*Listed entries:*
____
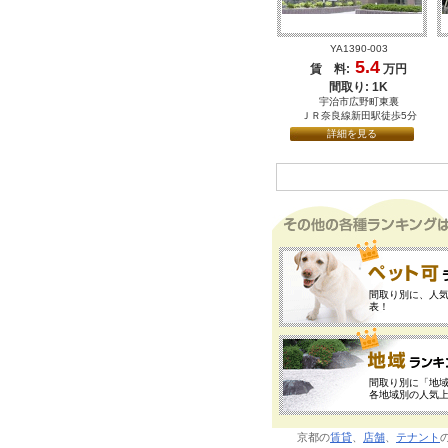
YA1390-003
5.4
賃 料:
万円
間取り: 1K
宇治市広野町東裏
ＪＲ奈良線新田駅徒歩5分
詳細を見る
間取り別に、人気
表！
間取り別に「地
各地域別の人気上
京都の
賃貸
、
店舗
、
テナント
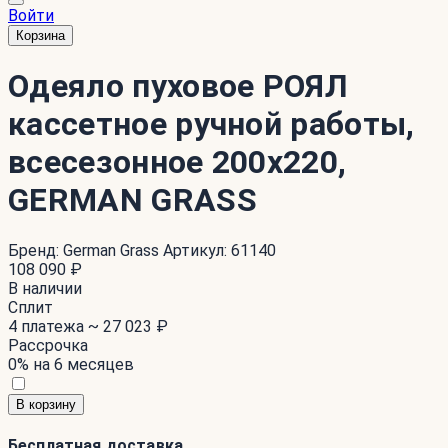
Войти
Корзина
Одеяло пуховое РОЯЛ
кассетное ручной работы,
всесезонное 200x220,
GERMAN GRASS
Бренд:
German Grass
Артикул:
61140
108 090 ₽
В наличии
Сплит
4 платежа ~
27 023 ₽
Рассрочка
0% на 6 месяцев
В корзину
Бесплатная доставка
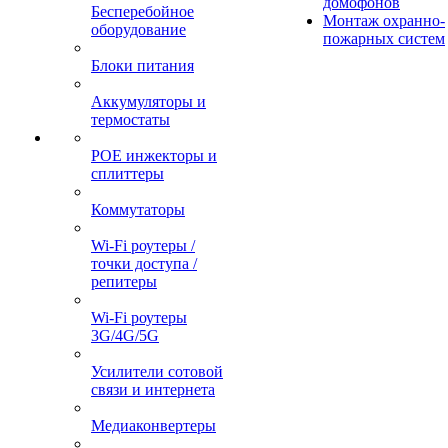
домофонов
Бесперебойное
Монтаж охранно-
оборудование
пожарных систем
Блоки питания
Аккумуляторы и
термостаты
POE инжекторы и
сплиттеры
Коммутаторы
Wi-Fi роутеры /
точки доступа /
репитеры
Wi-Fi роутеры
3G/4G/5G
Усилители сотовой
связи и интернета
Медиаконвертеры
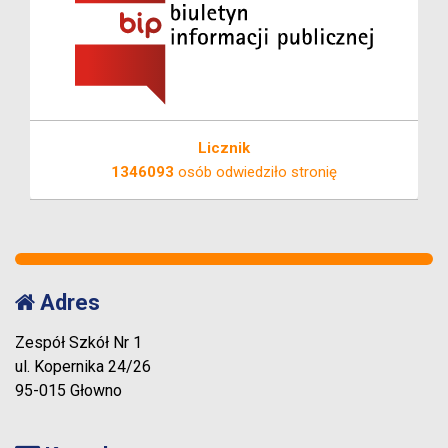
Licznik
1346093
osób odwiedziło stronię
Adres
Zespół Szkół Nr 1
ul. Kopernika 24/26
95-015 Głowno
____
*What to do:*
Only the text of the listing above is copied, exactly as written; its pictures are dropped.

*Task response:*
YA1390-003
5.4
賃 料:
万円
間取り: 1K
宇治市広野町東裏
ＪＲ奈良線新田駅徒歩5分
詳細を見る
間取り別に、人気
表！
間取り別に「地
各地域別の人気上
京都の
賃貸
、
店舗
、
テナント
Войти
Корзина
Одеяло пуховое РОЯЛ
кассетное ручной работы,
всесезонное 200x220,
GERMAN GRASS
Бренд:
German Grass
Артикул:
61140
108 090 ₽
В наличии
Сплит
4 платежа ~
27 023 ₽
Рассрочка
0% на 6 месяцев
В корзину
Бесплатная доставка
домофонов
Бесперебойное
Монтаж охранно-
оборудование
пожарных систем
Блоки питания
Аккумуляторы и
термостаты
POE инжекторы и
сплиттеры
Коммутаторы
Wi-Fi роутеры /
точки доступа /
репитеры
Wi-Fi роутеры
3G/4G/5G
Усилители сотовой
связи и интернета
Медиаконвертеры
Licznik
1346093
osób odwiedziło stronię
Adres
Zespół Szkół Nr 1
ul. Kopernika 24/26
95-015 Głowno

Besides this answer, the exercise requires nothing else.